In the entries below, which lines run from the one with "die Entfernung messbarer Quellen und" through the one with "innerhalb des eigenen"? Repeat exactly those, both included, and no pictures.
-- Extracted entries follows --
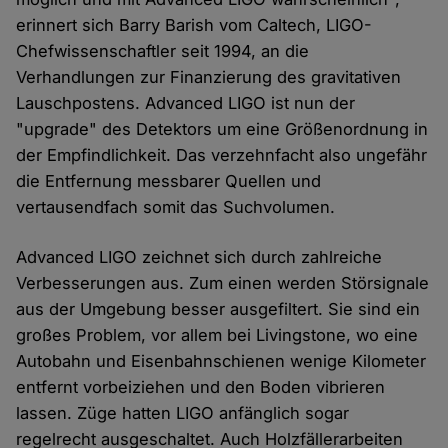
erinnert sich Barry Barish vom Caltech, LIGO-
Chefwissenschaftler seit 1994, an die
Verhandlungen zur Finanzierung des gravitativen
Lauschpostens. Advanced LIGO ist nun der
"upgrade" des Detektors um eine Größenordnung in
der Empfindlichkeit. Das verzehnfacht also ungefähr
die Entfernung messbarer Quellen und
vertausendfach somit das Suchvolumen.
Advanced LIGO zeichnet sich durch zahlreiche
Verbesserungen aus. Zum einen werden Störsignale
aus der Umgebung besser ausgefiltert. Sie sind ein
großes Problem, vor allem bei Livingstone, wo eine
Autobahn und Eisenbahnschienen wenige Kilometer
entfernt vorbeiziehen und den Boden vibrieren
lassen. Züge hatten LIGO anfänglich sogar
regelrecht ausgeschaltet. Auch Holzfällerarbeiten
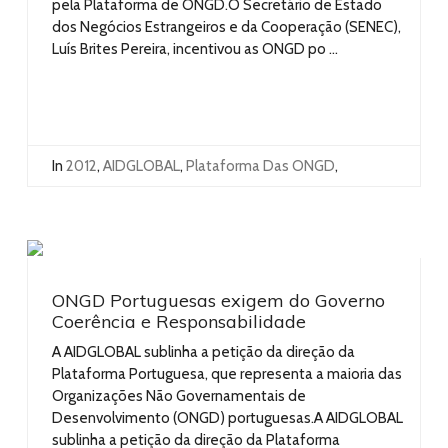
pela Plataforma de ONGD.O Secretário de Estado
dos Negócios Estrangeiros e da Cooperação (SENEC),
Luís Brites Pereira, incentivou as ONGD po ...
In
2012
,
AIDGLOBAL
,
Plataforma Das ONGD
,
ONGD Portuguesas exigem do Governo
Coerência e Responsabilidade
A AIDGLOBAL sublinha a petição da direção da
Plataforma Portuguesa, que representa a maioria das
Organizações Não Governamentais de
Desenvolvimento (ONGD) portuguesas.A AIDGLOBAL
sublinha a petição da direção da Plataforma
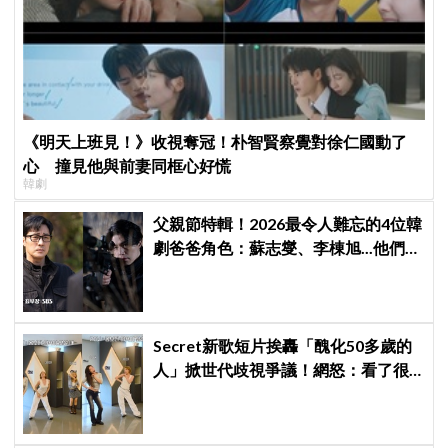
《明天上班見！》收視奪冠！朴智賢察覺對徐仁國動了
心 撞見他與前妻同框心好慌
韓劇
父親節特輯！2026最令人難忘的4位韓
劇爸爸角色：蘇志燮、李棟旭...他們連
命都可以不要
Secret新歌短片挨轟「醜化50多歲的
人」掀世代歧視爭議！網怒：看了很
不舒服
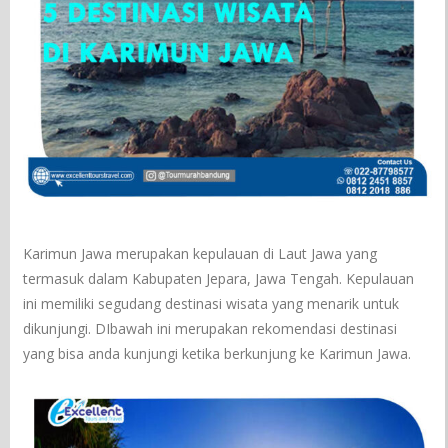
Karimun Jawa merupakan kepulauan di Laut Jawa yang
termasuk dalam Kabupaten Jepara, Jawa Tengah. Kepulauan
ini memiliki segudang destinasi wisata yang menarik untuk
dikunjungi. DIbawah ini merupakan rekomendasi destinasi
yang bisa anda kunjungi ketika berkunjung ke Karimun Jawa.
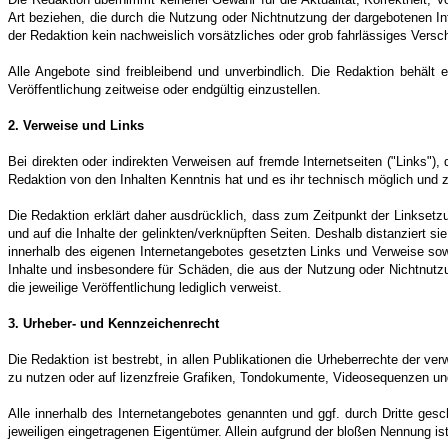
Art beziehen, die durch die Nutzung oder Nichtnutzung der dargebotenen In
der Redaktion kein nachweislich vorsätzliches oder grob fahrlässiges Versch
Alle Angebote sind freibleibend und unverbindlich. Die Redaktion behäl
Veröffentlichung zeitweise oder endgültig einzustellen.
2. Verweise und Links
Bei direkten oder indirekten Verweisen auf fremde Internetseiten ("Links"),
Redaktion von den Inhalten Kenntnis hat und es ihr technisch möglich und z
Die Redaktion erklärt daher ausdrücklich, dass zum Zeitpunkt der Linksetzun
und auf die Inhalte der gelinkten/verknüpften Seiten. Deshalb distanziert sie
innerhalb des eigenen Internetangebotes gesetzten Links und Verweise sowie
Inhalte und insbesondere für Schäden, die aus der Nutzung oder Nichtnutzun
die jeweilige Veröffentlichung lediglich verweist.
3. Urheber- und Kennzeichenrecht
Die Redaktion ist bestrebt, in allen Publikationen die Urheberrechte der
zu nutzen oder auf lizenzfreie Grafiken, Tondokumente, Videosequenzen un
Alle innerhalb des Internetangebotes genannten und ggf. durch Dritte ge
jeweiligen eingetragenen Eigentümer. Allein aufgrund der bloßen Nennung is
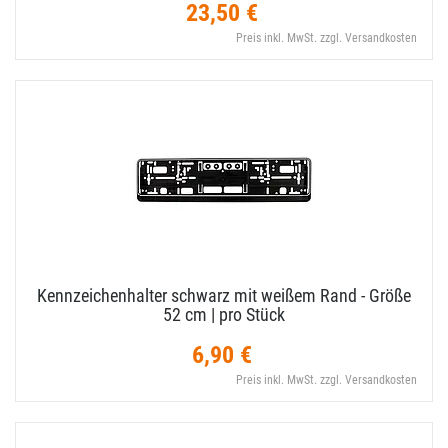
23,50 €
Preis inkl. MwSt. zzgl. Versandkosten
Kennzeichenhalter schwarz mit weißem Rand - Größe
52 cm | pro Stück
6,90 €
Preis inkl. MwSt. zzgl. Versandkosten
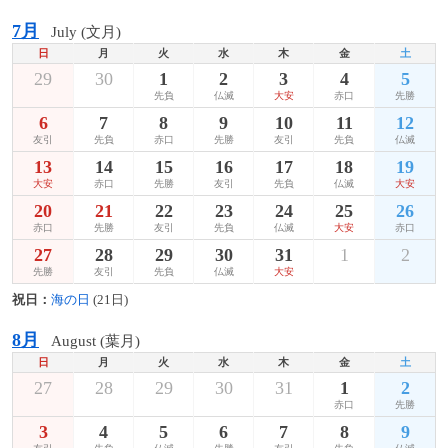
7月
July (文月)
日
月
火
水
木
金
土
29
30
1
2
3
4
5
先負
仏滅
大安
赤口
先勝
6
7
8
9
10
11
12
友引
先負
赤口
先勝
友引
先負
仏滅
13
14
15
16
17
18
19
大安
赤口
先勝
友引
先負
仏滅
大安
20
21
22
23
24
25
26
赤口
先勝
友引
先負
仏滅
大安
赤口
27
28
29
30
31
1
2
先勝
友引
先負
仏滅
大安
祝日：
海の日
(21日)
8月
August (葉月)
日
月
火
水
木
金
土
27
28
29
30
31
1
2
赤口
先勝
3
4
5
6
7
8
9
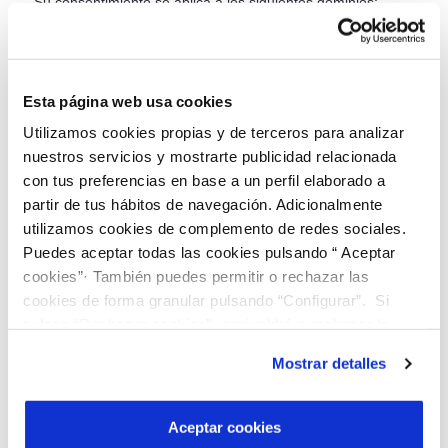
Su consentimiento se aplica a los siguientes dominios:
emuasa.portaltransparencia.es
Tu estado actual: Permitir todas.
ID de tu
Esta página web usa cookies
consentimiento: WDi8ZnkU5Ia53TUaFO6nkt4/Q992XGfzRV
hffllNTI43zfwLGoD0oA==Fecha del consentimiento: jueves,
Utilizamos cookies propias y de terceros para analizar
29 de mayo de 2025, 17:06:22 CEST
nuestros servicios y mostrarte publicidad relacionada
con tus preferencias en base a un perfil elaborado a
Cambiar tu consentimiento
|
Retirar tu consentimiento
Declaración de cookies actualizada por última vez el
partir de tus hábitos de navegación. Adicionalmente
30/5/25 por
Cookiebot
:
utilizamos cookies de complemento de redes sociales.
Puedes aceptar todas las cookies pulsando “ Aceptar
Necesario (8)
cookies”· También puedes permitir o rechazar las
cookies de forma granular pulsando “Configurar”. Si
Las cookies necesarias ayudan a hacer una página web
pulsas “Rechazar cookies”, equivaldrá a rechazar la
utilizable activando funciones básicas como la
instalación de todas las cookies salvo las necesarias que
navegación en la página y el acceso a áreas seguras de
Mostrar detalles
la página web. La página web no puede funcionar
son indispensables para que el sitio web funcione y que
adecuadamente sin estas cookies.
por tanto no se pueden desactivar. Puedes consultar
más información en nuestra
Política de Cookies
Aceptar cookies
Duración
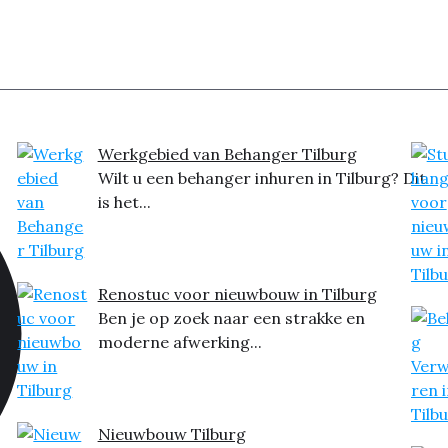
Werkgebied van Behanger Tilburg
Wilt u een behanger inhuren in Tilburg? Dit
is het...
Renostuc voor nieuwbouw in Tilburg
Ben je op zoek naar een strakke en
moderne afwerking...
Nieuwbouw Tilburg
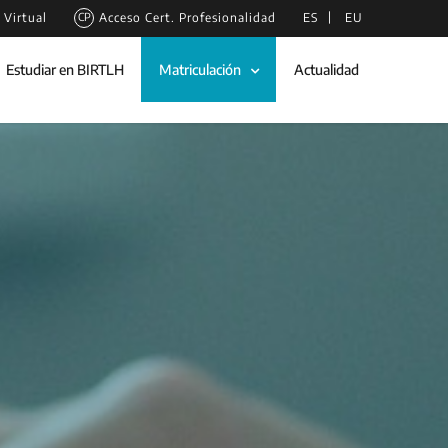
Virtual
Acceso Cert. Profesionalidad
ES
EU
Estudiar en BIRTLH
Matriculación
Actualidad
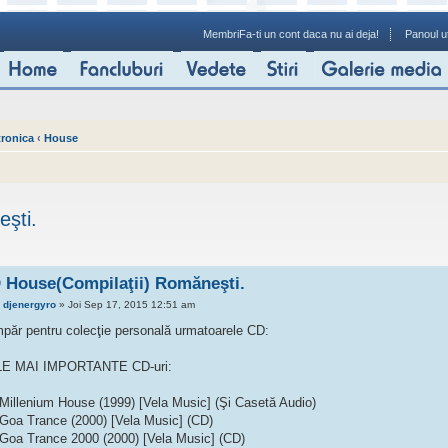
Membri
Fa-ti un cont daca nu ai deja!
Panoul ut
tronica
‹
House
şti.
 House(Compilaţii) Romăneşti.
e
djenergyro
» Joi Sep 17, 2015 12:51 am
păr pentru colecţie personală urmatoarele CD:
E MAI IMPORTANTE CD-uri:
 Millenium House (1999) [Vela Music] (Şi Casetă Audio)
 Goa Trance (2000) [Vela Music] (CD)
 Goa Trance 2000 (2000) [Vela Music] (CD)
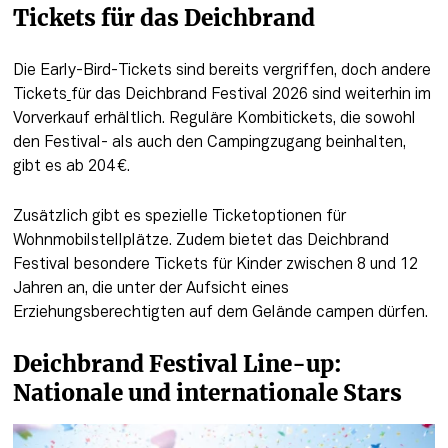
Tickets für das Deichbrand
Die Early-Bird-Tickets sind bereits vergriffen, doch andere 
Tickets
für das Deichbrand Festival 2026 sind weiterhin im 
Vorverkauf erhältlich. Reguläre Kombitickets, die sowohl 
den Festival- als auch den Campingzugang beinhalten, 
gibt es ab 204 €. 
Zusätzlich gibt es spezielle Ticketoptionen für 
Wohnmobilstellplätze. Zudem bietet das Deichbrand 
Festival besondere Tickets für Kinder zwischen 8 und 12 
Jahren an, die unter der Aufsicht eines 
Erziehungsberechtigten auf dem Gelände campen dürfen. 
Deichbrand Festival Line-up: 
Nationale und internationale Stars 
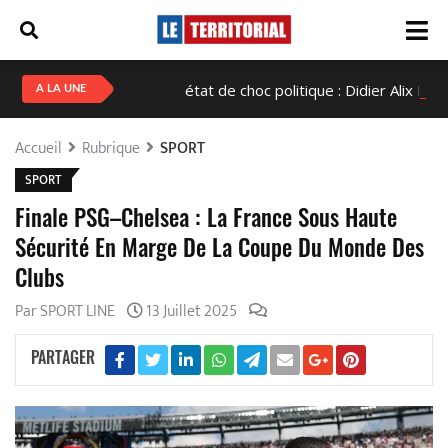
Haïti en état de choc politique : Didier Alix Fils-Aimé c
A LA UNE
Accueil
Rubrique
SPORT
SPORT
Finale PSG–Chelsea : La France Sous Haute
Sécurité En Marge De La Coupe Du Monde Des
Clubs
Par SPORT LINE
13 Juillet 2025
PARTAGER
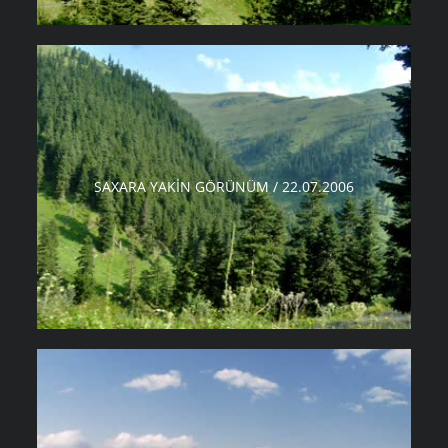
SAXARA YAKIN GÖRÜNÜM / 22.07.2006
-- Extracted entries concluded --
Answer for the task –
die Entfernung messbarer Quellen und
vertausendfach somit das Suchvolumen.
Advanced LIGO zeichnet sich durch zahlreiche
Verbesserungen aus. Zum einen werden Störsignale
aus der Umgebung besser ausgefiltert. Sie sind ein
großes Problem, vor allem bei Livingstone, wo eine
Autobahn und Eisenbahnschienen wenige Kilometer
entfernt vorbeiziehen und den Boden vibrieren
lassen. Züge hatten LIGO anfänglich sogar
regelrecht ausgeschaltet. Auch Holzfällerarbeiten
pela Plataforma de ONGD.O Secretário de Estado
dos Negócios Estrangeiros e da Cooperação (SENEC),
Luís Brites Pereira, incentivou as ONGD po ...
In
2012
,
AIDGLOBAL
,
Plataforma Das ONGD
,
ONGD Portuguesas exigem do Governo
Coerência e Responsabilidade
A AIDGLOBAL sublinha a petição da direção da
Plataforma Portuguesa, que representa a maioria das
Organizações Não Governamentais de
Desenvolvimento (ONGD) portuguesas.A AIDGLOBAL
sublinha a petição da direção da Plataforma
《明天上班見！》收視奪冠！朴智賢察覺對徐仁國動了
心 撞見他與前妻同框心好慌
韓劇
父親節特輯！2026最令人難忘的4位韓
劇爸爸角色：蘇志燮、李棟旭...他們連
命都可以不要
Secret新歌短片挨轟「醜化50多歲的
人」掀世代歧視爭議！網怒：看了很
不舒服
Karimun Jawa merupakan kepulauan di Laut Jawa yang
termasuk dalam Kabupaten Jepara, Jawa Tengah. Kepulauan
ini memiliki segudang destinasi wisata yang menarik untuk
dikunjungi. DIbawah ini merupakan rekomendasi destinasi
yang bisa anda kunjungi ketika berkunjung ke Karimun Jawa.
Art beziehen, die durch die Nutzung oder Nichtnutzung der dargebotenen In
der Redaktion kein nachweislich vorsätzliches oder grob fahrlässiges Versch
Alle Angebote sind freibleibend und unverbindlich. Die Redaktion behäl
Veröffentlichung zeitweise oder endgültig einzustellen.
2. Verweise und Links
Bei direkten oder indirekten Verweisen auf fremde Internetseiten ("Links"),
Redaktion von den Inhalten Kenntnis hat und es ihr technisch möglich und z
Die Redaktion erklärt daher ausdrücklich, dass zum Zeitpunkt der Linksetzun
und auf die Inhalte der gelinkten/verknüpften Seiten. Deshalb distanziert sie
innerhalb des eigenen Internetangebotes gesetzten Links und Verweise sowie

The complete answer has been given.